Instructions for the task: Copy the lines of the records from the beginning through the line containing "που επέλεξαν σπουδές στην Κύπρο", including that line, and leave out the pictures.

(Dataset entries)
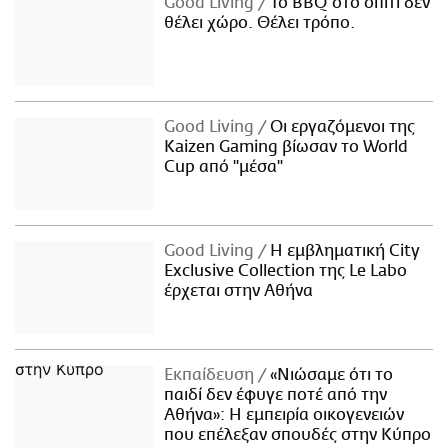
Good Living
Το BBQ στο σπίτι δεν
θέλει χώρο. Θέλει τρόπο.
Good Living
Οι εργαζόμενοι της
Kaizen Gaming βίωσαν το World
Cup από "μέσα"
Good Living
Η εμβληματική City
Exclusive Collection της Le Labo
έρχεται στην Αθήνα
Εκπαίδευση
«Νιώσαμε ότι το
παιδί δεν έφυγε ποτέ από την
Αθήνα»: Η εμπειρία οικογενειών
που επέλεξαν σπουδές στην Κύπρο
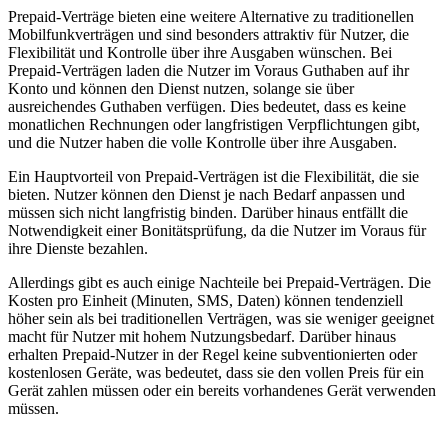
Prepaid-Verträge bieten eine weitere Alternative zu traditionellen
Mobilfunkverträgen und sind besonders attraktiv für Nutzer, die
Flexibilität und Kontrolle über ihre Ausgaben wünschen. Bei
Prepaid-Verträgen laden die Nutzer im Voraus Guthaben auf ihr
Konto und können den Dienst nutzen, solange sie über
ausreichendes Guthaben verfügen. Dies bedeutet, dass es keine
monatlichen Rechnungen oder langfristigen Verpflichtungen gibt,
und die Nutzer haben die volle Kontrolle über ihre Ausgaben.
Ein Hauptvorteil von Prepaid-Verträgen ist die Flexibilität, die sie
bieten. Nutzer können den Dienst je nach Bedarf anpassen und
müssen sich nicht langfristig binden. Darüber hinaus entfällt die
Notwendigkeit einer Bonitätsprüfung, da die Nutzer im Voraus für
ihre Dienste bezahlen.
Allerdings gibt es auch einige Nachteile bei Prepaid-Verträgen. Die
Kosten pro Einheit (Minuten, SMS, Daten) können tendenziell
höher sein als bei traditionellen Verträgen, was sie weniger geeignet
macht für Nutzer mit hohem Nutzungsbedarf. Darüber hinaus
erhalten Prepaid-Nutzer in der Regel keine subventionierten oder
kostenlosen Geräte, was bedeutet, dass sie den vollen Preis für ein
Gerät zahlen müssen oder ein bereits vorhandenes Gerät verwenden
müssen.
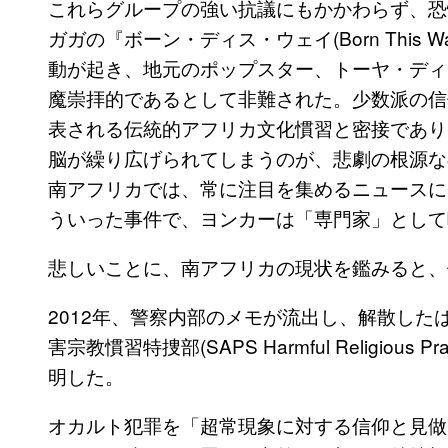
これらグループの強い抗議にもかかわらず、恐
ガガの『ボーン・ディス・ウェイ(Born This
動が起き、地元のポップスター、トーヤ・ディレイジ
魔崇拝的であるとして非難された。少数派の信
表される伝統的アフリカ文化慣習と密接であり
脳が繰り広げられてしまうのが、悲劇の根源な
南アフリカでは、常に注目を集めるニュースに
ういった事件で、ヨンカーは「専門家」として
悲しいことに、南アフリカの現状を鑑みると、
2012年、警察内部のメモが流出し、解散し
害宗教慣習特捜部(SAPS Harmful Religious
明した。
オカルト犯罪を「超常現象に対する信仰と見做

Solution to the exercise:
Good Living
Το BBQ στο σπίτι δεν
θέλει χώρο. Θέλει τρόπο.
Good Living
Οι εργαζόμενοι της
Kaizen Gaming βίωσαν το World
Cup από "μέσα"
Good Living
Η εμβληματική City
Exclusive Collection της Le Labo
έρχεται στην Αθήνα
Εκπαίδευση
«Νιώσαμε ότι το
παιδί δεν έφυγε ποτέ από την
Αθήνα»: Η εμπειρία οικογενειών
που επέλεξαν σπουδές στην Κύπρο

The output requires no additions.